Common Sense Dog Hygiene

Your dog may not have much of a sense of proper hygiene, so you'll have to take care of that for him. Better hygiene will improve your dog's quality of life.

Dental Care for Dogs

With 90% of animals diagnosed with periodontal disease every year, keeping your dog's teeth clean helps to make sure your dog won't become another statistic. You already brush your own teeth as part of your daily ritual; why not add your dog's teeth to the schedule?

CET dog toothpaste comes in five flavors for your dog's enjoyment: beef, malt, poultry, vanilla and seafood. The toothpaste uses ingredients the prevent gum disease, helping you prevent periodontal disease. The earlier you begin brushing your puppy's teeth, the better adjusted your dog will be to a tooth-brushing regimen.

Dry kibble is a simple way to improve your dog's dental hygiene. The abrasive texture cleans teeth while being eaten. Avoid canned food, which contributes to periodontal disease and plaque build-up.

You should schedule your first dental exam visit with your vet when your puppy is six months old, then at one year. After a year, annual visits are highly recommended.

Tail Hair May Collect Fecal Matter in Some Breeds

Docking is recommended for some breeds of dogs, although it is a controversial issue. Though docking is hygienic for long-haired breeds, like Yorkshire Terriers, and can promote better health by preventing waste matter from accumulating in the long hair, as well as protect working dogs from tail injuries, you should consider the feelings of your pet.
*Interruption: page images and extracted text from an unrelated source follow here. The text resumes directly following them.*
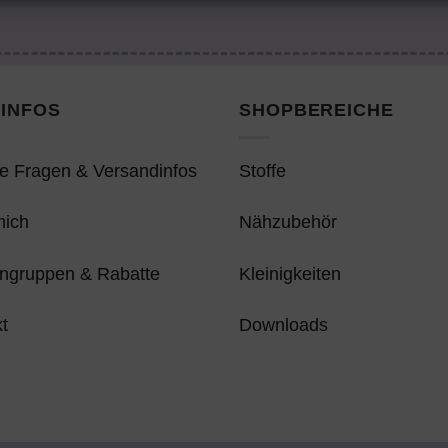
INFOS
SHOPBEREICHE
e Fragen & Versandinfos
Stoffe
mich
Nähzubehör
ngruppen & Rabatte
Kleinigkeiten
t
Downloads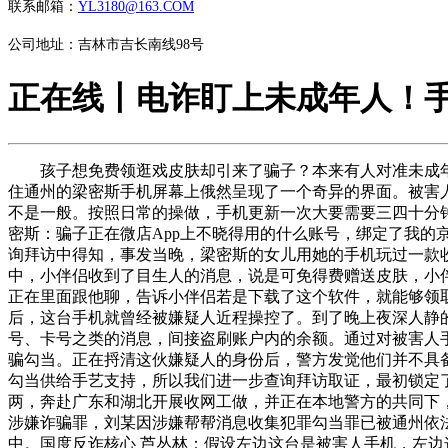
联系邮箱：
YL3180@163.COM
公司地址：吉林市吉长南线98号
正在线丨电诈盯上未成年人！
孩子想免费领逛戏皮肤却引来了骗子？本来有人对准未成年人
住通州的梁密斯手机屏幕上俄然呈现了一个奇异的界面。被害
不是一般。按照日常的操做，手机更新一次大要需要三四十分
密斯：骗子正在微店App上不晓得用的什么账号，绑定了我的
询拜访中得知，事发当晚，梁密斯的女儿用她的手机玩过一款
中，小伴侣收到了目生人的消息，说是可免得费赠送皮肤，小
正在里面跟他聊，告诉小伴侣若是下载了这个软件，就能够领
后，这台手机就曾经被嫌疑人近程操控了。到了晚上夜深人静
号、卡号之类的消息，间接盗刷账户内的余额。通过对被害人
骗勾当。正在捋清这伙嫌疑人的身份后，警方发觉他们并不具
勾当供给手艺支持，所以我们进一步查询拜访取证，最初锁定
两，奔赴广东和湖北开展收网工做，并正在本地警方的共同下
涉嫌诈骗罪，刘某因涉嫌帮帮消息收集犯罪勾当罪已被通州依法
中。国度反诈核心 芦丛林：假设左边这台是被害人手机，左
If you choose to dock your dog's tail, do so in the puppy's first week. Using a rubber band to constrict the supply of blood to the tail will cause it to fall off. At this age, the puppy is less likely to feel pain, as its nervous system is not fully developed. Docking the tail later in life will be painful and slow to heal.

Keep Your Dog's Nails Short and Healthy

Damage to toenails arising from cracking and tearing invite infection to your dog, causing illness and bleeding.

A simple way to keep your dog's nails healthy is to provide him or her with lots of exercise. Walking and running on abrasive floor surfaces, like concrete, wears down the nail to maintain a healthy nail length.

For further nail hygiene, practice regular nail clipping. Start when your puppy is young by getting him or her accustomed to being touched on the paws by stroking his nails.

Sit with your dog on your lap if you can, and use guillotine or scissor trimmers to cut at a right angle to the toenail. Avoid cutting the quick, which is the dark area visible in light nails by cutting only a little at a time

Regular Grooming to Deter Fleas and Minimize Shedding

Grooming prevents dogs from illness related to parasites and helps to keep your house clean from long hair shedding. Pet dander is reduced and your pet will have a healthy, shiny coat.

Find the right brush for your dog based on their coat. Use bent-wire bristles on long-haired breeds, metal bristles on curly-haired breeds, and soft bristles on short-haired breeds.

When brushing your dog's hair, focus on removing tangles and debris with a dematting comb first. Brush with short strokes, from the end inwards, in order to pull out matted hair and foreign objects. Then, use your brush to loosen hair by brushing against the grain, and then removing the loosened hair by brushing with the grain.